Variações à parte, o conceito por trás do prato é um só. Como explica o chef brasileiro Alex Atala, no prefácio do livro Ceviche – do Pacífico para o mundo: “é o limão que cozinha o peixe, arranca seu sabor e vai formar, junto com a cebola, a pimenta e o coentro, um sabor único, um intercâmbio entre todos os ingredientes”. Em tempo: o livro conta ainda com outra contribuição de Atala, a receita do ceviche de flores com vinagrete de flor de laranjeira.


Leite de tigre


O chef Douglas Rodriguez lembra que a adoção do ceviche como refeição completa nasceu nas cevicherias da costa do Pacífico, desde a Argentina até o México. Por lá, essas casas são muito procuradas por quem está encerrando a balada e quer repor as energias com uma boa porção do prato. Ele explica que, nesses casos, o pescado marinado “funciona como um remédio refrescante e apropriado depois de muitas bebidas”. Em outras palavras: “leite de tigre”, como é chamado o suco que se forma com a marinada, é tido como um “santo remédio” para curar ressacas.


Esse “poder” restaurador do ceviche também é exaltado pelo chef colombiano Dagoberto Torres no livro que assina com a Patrícia Moll: “Cevicherias seguem ao pé da letra o conceito básico dos restaurantes: restaurar energias, alma e espírito”. Ele chegou a essa conclusão depois de uma experiência inesquecível numa cevicheria de Bogotá, Colômbia, como descreve no livro: “Enquanto eu comia e tomava minha cerveja, fiquei reparando na enorme quantidade de pessoas que entravam e saíam de lá. Era gente que vinha direto da noite a fim de recuperar os ânimos antes de voltar para casa, outros que queriam comer algo bem energético para continuar sua festa, e também trabalhadores, como policiais e taxistas, que passavam ali para comer um ‘combo’ de suco e ceviche antes de começarem seu dia”.

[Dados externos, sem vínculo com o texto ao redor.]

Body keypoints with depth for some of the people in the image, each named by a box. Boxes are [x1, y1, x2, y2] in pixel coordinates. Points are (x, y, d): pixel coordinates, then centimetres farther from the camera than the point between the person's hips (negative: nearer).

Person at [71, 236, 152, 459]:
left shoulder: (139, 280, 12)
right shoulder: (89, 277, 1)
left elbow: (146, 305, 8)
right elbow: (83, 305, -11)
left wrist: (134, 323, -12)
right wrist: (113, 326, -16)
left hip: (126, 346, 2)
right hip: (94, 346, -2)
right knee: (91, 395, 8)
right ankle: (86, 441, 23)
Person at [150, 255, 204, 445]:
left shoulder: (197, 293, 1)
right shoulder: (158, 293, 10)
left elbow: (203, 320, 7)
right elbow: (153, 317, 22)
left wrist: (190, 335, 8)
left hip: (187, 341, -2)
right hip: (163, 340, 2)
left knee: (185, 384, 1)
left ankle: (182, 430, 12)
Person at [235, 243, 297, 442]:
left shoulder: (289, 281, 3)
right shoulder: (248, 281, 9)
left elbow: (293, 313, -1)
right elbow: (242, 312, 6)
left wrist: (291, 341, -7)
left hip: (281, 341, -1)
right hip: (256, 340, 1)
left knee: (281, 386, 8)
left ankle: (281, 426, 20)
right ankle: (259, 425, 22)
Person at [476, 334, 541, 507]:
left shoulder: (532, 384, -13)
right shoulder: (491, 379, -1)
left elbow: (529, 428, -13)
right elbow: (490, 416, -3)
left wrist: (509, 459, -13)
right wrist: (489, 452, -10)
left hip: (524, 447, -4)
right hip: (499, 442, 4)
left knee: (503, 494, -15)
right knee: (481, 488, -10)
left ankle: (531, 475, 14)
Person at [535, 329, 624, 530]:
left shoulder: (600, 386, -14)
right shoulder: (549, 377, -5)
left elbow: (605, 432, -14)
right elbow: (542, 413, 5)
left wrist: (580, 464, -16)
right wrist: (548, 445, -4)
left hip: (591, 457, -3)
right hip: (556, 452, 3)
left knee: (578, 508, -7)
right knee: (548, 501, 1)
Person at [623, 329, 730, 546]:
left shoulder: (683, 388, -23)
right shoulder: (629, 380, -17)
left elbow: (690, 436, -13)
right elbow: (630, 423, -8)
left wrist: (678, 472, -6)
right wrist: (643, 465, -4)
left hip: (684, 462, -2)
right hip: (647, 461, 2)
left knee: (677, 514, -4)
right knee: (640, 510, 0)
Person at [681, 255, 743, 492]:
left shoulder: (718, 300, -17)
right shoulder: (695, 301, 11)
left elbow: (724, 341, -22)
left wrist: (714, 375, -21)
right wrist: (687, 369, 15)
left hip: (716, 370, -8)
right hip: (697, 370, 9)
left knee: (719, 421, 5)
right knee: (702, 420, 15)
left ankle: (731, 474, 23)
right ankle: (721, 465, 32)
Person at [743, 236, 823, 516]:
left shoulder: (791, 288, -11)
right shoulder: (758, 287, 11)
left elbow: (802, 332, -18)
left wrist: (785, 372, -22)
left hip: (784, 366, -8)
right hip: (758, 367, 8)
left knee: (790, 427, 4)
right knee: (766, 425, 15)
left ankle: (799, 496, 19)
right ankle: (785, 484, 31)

Em terras brasileiras, o ceviche começou a conquistar fãs há cerca de duas décadas, em pequenos restaurantes de comunidades de países da américa latina ou como entrada em bufês de festas e restaurantes sofisticados. Os primeiros adeptos surgiram especialmente na capital paulista, onde a comunidade japonesa já vinha familiarizando os habitantes com o consumo de peixe cru. Não demorou para que isso despertasse o interesse de chefs estrelados, como Alex Atala, Carla Pernambuco e Bel Coelho. E continua conquistando o paladar de um número cada vez maior de adeptos.